# First S***



## PixelRabbit (Nov 25, 2015)

And so it begins, we got our first s***fall the other day, all totaled we got about a foot which is now almost all melted and rain forecast for the next couple days, ugh!

Out the upstairs window....



IMG_6861bw-1 by Judi, on Flickr


----------



## weepete (Nov 25, 2015)

Nice! Looks cold


----------



## Derrel (Nov 25, 2015)

I had no idea that s***fall would be censored by the TPF Bad Language Genie!


----------



## Peeb (Nov 25, 2015)

I, too, was surprised that the word s*** would be censored.

I suppose if no one gave a s*** about such things, we would be up s*** creek without a paddle.

Or s***shovel.


----------



## Derrel (Nov 25, 2015)

It's time we write in to the TPF Mod Squad and create a veritable s***storm of complaints! I mean ******nit, this is a pastoral s*** scene, from Eastern Canada! I don't give a s*** who knows it, I'm s***-faced drunk and angry as s*** about this!


----------



## nathan cox (Nov 26, 2015)

I love the shot


----------



## timor (Nov 26, 2015)

Very nice shot ! Quite magical... if not for that strange tree to the right. It grew fast, I didn't noticed it before. .  Nice conversion.
BTW, how is doing your Minolta 7000 ?


----------



## jcdeboever (Nov 26, 2015)

I like the cross on top of that pine tree but can't figure out what the h*** that post / ladder thingy is on the right.


----------



## Rick58 (Nov 26, 2015)

Hey, if you guys plowed s*** for a living, you'd definitely understand why "S***" should censored. You'd also understand why it shares the same number of letters as the other "S" word...."S***"
BTW...Love the shot Pix


----------



## snowbear (Nov 26, 2015)

Nice shot Judi; it's peaceful looking.

Isn't that why we have kids - to shovel the s***?


----------



## PixelRabbit (Nov 26, 2015)

lol!  You guys are the s*** lmao!

Ah, that weird thingy on the right lol That is an old homemade windmill the old owners made and it is slowwwwwwly tipping over from the wind, we haven't decided what we are going to do with it yet so for now it continues to slowly lay down lol
T, I've run a b&w through it but haven't developed it yet, I don't want to use any of the old films until I am sure it is lightproof


----------



## PhotoriousMe (Nov 26, 2015)

Very nice image and love the dramatic sky.  I'm in Sudbury Ontario where we only got about 4" of sn0w the other day although it's mostly gone now.

Dave


----------



## PixelRabbit (Nov 26, 2015)

Thanks Dave   Ah, I've been up in your neck of the woods quite a few times, we have family on Manitoulin.  We are not too far from Tobermory and are planning on taking the ferry to the island next summer so maybe we can cross paths when the s*** is gone lol


----------



## PhotoriousMe (Nov 26, 2015)

............and Manitoulin is a great place to snap a few shots.  Back in my film camera days I would go there in the winter for the day and just drive around looking for interesting things to shoot.

Dave


----------



## PixelRabbit (Nov 26, 2015)

It is!  The landscape up there is just.... yum!


----------



## timor (Nov 26, 2015)

PixelRabbit said:


> T, I've run a b&w through it but haven't developed it yet, I don't want to use any of the old films until I am sure it is lightproof


Smart.


----------



## FITBMX (Nov 27, 2015)

We haven't s*** on yet, but it is coming. We did get ice last night, which is as bad as s***! 

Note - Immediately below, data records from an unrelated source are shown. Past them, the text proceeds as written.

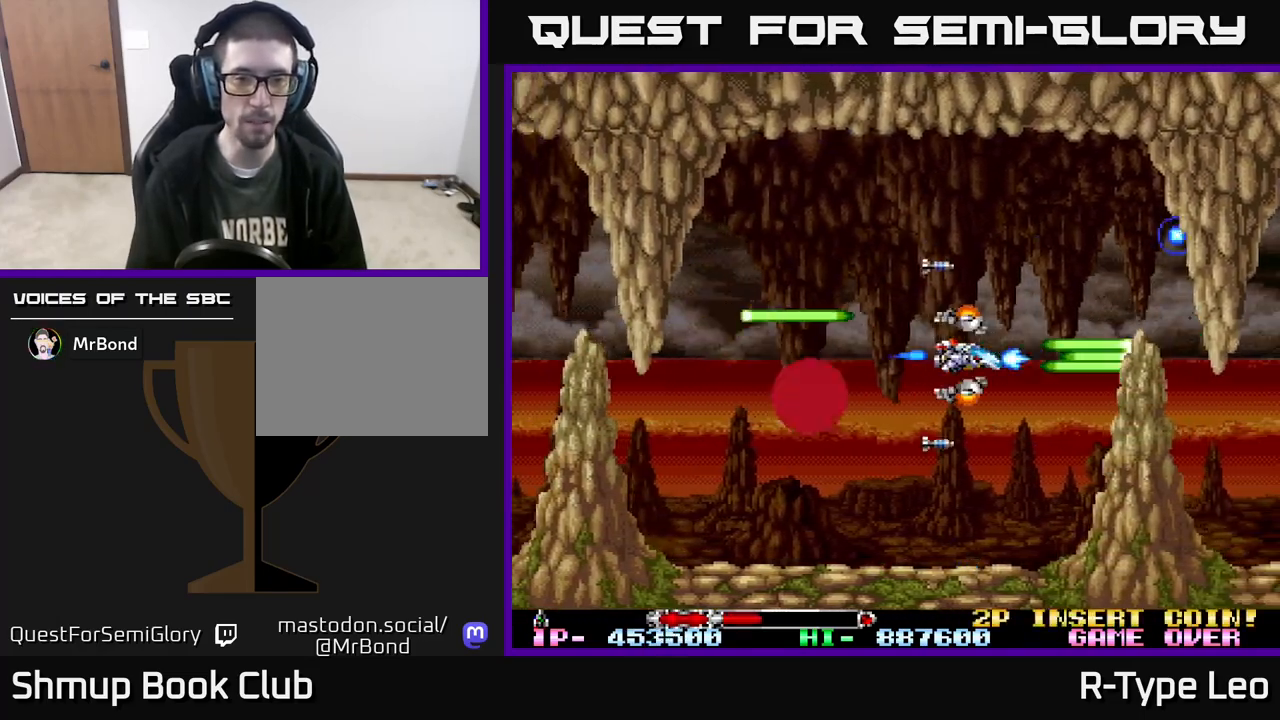
{"buttons": ["R2", "DPAD_UP", "DPAD_LEFT"], "events": [[67, "DPAD_UP", "down"], [200, "DPAD_UP", "up"], [400, "DPAD_LEFT", "down"], [500, "DPAD_UP", "down"]]}
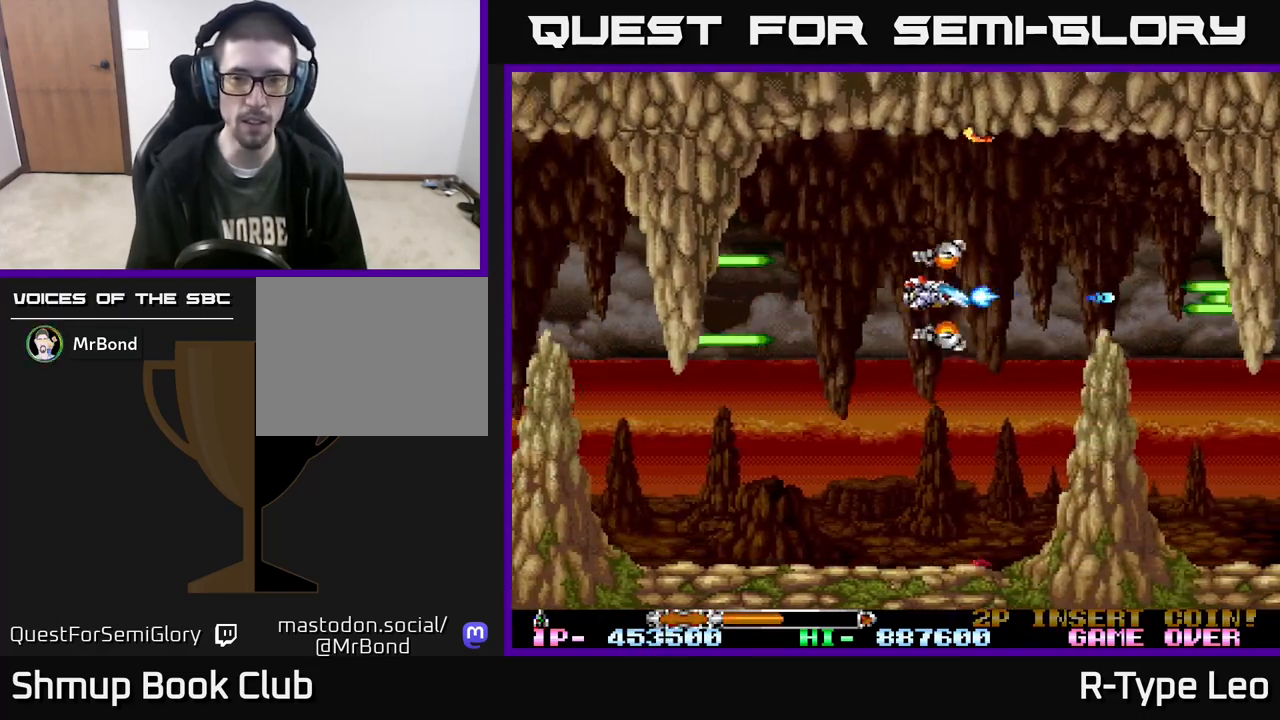
{"buttons": ["R2"], "events": [[50, "DPAD_LEFT", "up"], [67, "DPAD_UP", "up"]]}
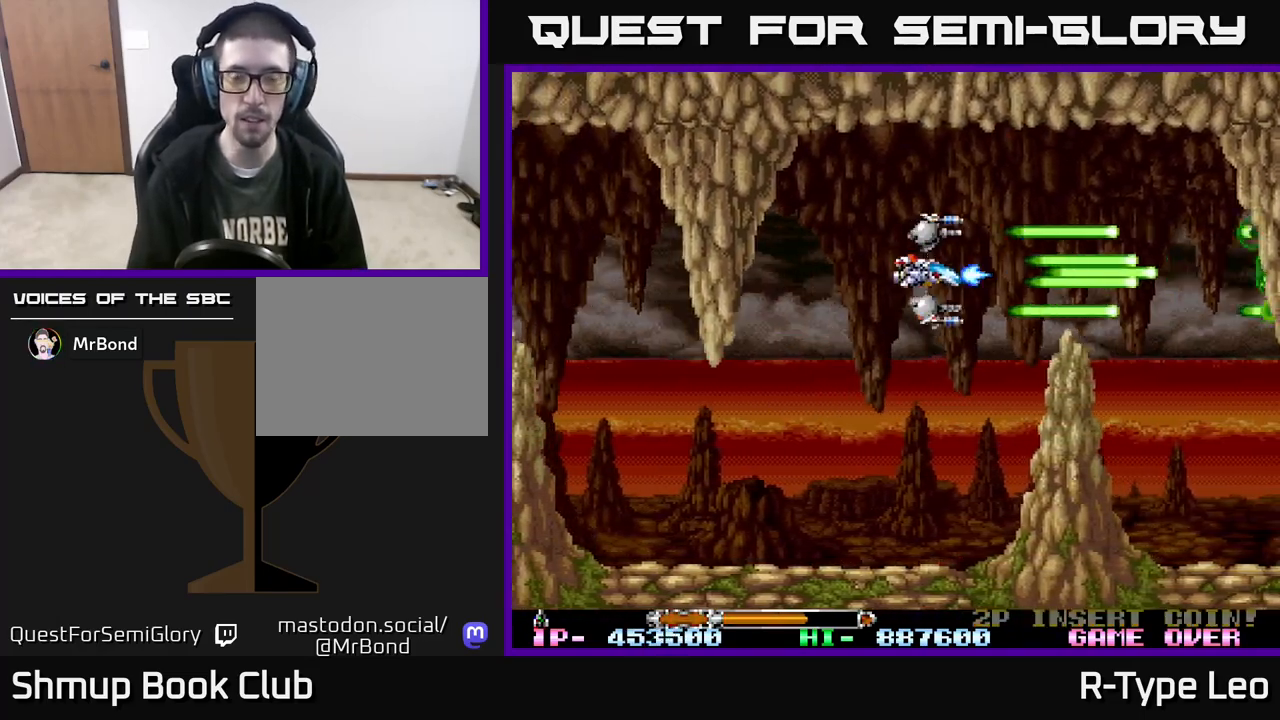
{"buttons": ["R2"], "events": []}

Great s*** photo! Is that your gothic High tunnel/greenhouse?


----------



## Jasii (Nov 28, 2015)

Plenty of drama in the sky and complements the pic overall.
Nice shot, Liked it a lot.
TFS


----------



## PixelRabbit (Nov 28, 2015)

Thanks you two  
Lol Gallagher, it's a minimalist greenhouse  lol


----------



## FITBMX (Nov 28, 2015)

PixelRabbit said:


> Thanks you two
> Lol Gallagher, it's a minimalist greenhouse  lol


It is a really nice looking frame, you should get some film (plastic) for it.


----------



## PixelRabbit (Nov 28, 2015)

Ah, there is a second greenhouse that is hidden by the roof, you can juuuuuust see the corner of it, it is the same size etc.. as that one but is covered, the frame that isn't covered is going to be moved and covered next year and used as a "shop" for the tractor/atv/skidoo etc...


----------



## FITBMX (Nov 28, 2015)

PixelRabbit said:


> Ah, there is a second greenhouse that is hidden by the roof, you can juuuuuust see the corner of it, it is the same size etc.. as that one but is covered, the frame that isn't covered is going to be moved and covered next year and *used as a "shop" for the tractor/atv/skidoo etc...*





Sorry I have a strange attachment the greenhouses.


----------



## PixelRabbit (Nov 30, 2015)

lol, we love the greenhouse but two is a bit overkill for us   It's ok though, I have a strange thing for power lines and hydro towers so I tooootally understand lol


----------



## FITBMX (Nov 30, 2015)

PixelRabbit said:


> lol, we love the greenhouse but two is a bit overkill for us   It's ok though, I have a strange thing for power lines and hydro towers so I tooootally understand lol



I love plants of any kind. My goal is to have my own "jungle building" like the zoos have!


----------



## pgriz (Dec 17, 2015)

So far, we haven't had any s*** that stayed longer than 5 minutes, and as a result the neighbourhood dog walkers have had to pick up their S*** as it is as obvious as h*** without the S*** covering it.  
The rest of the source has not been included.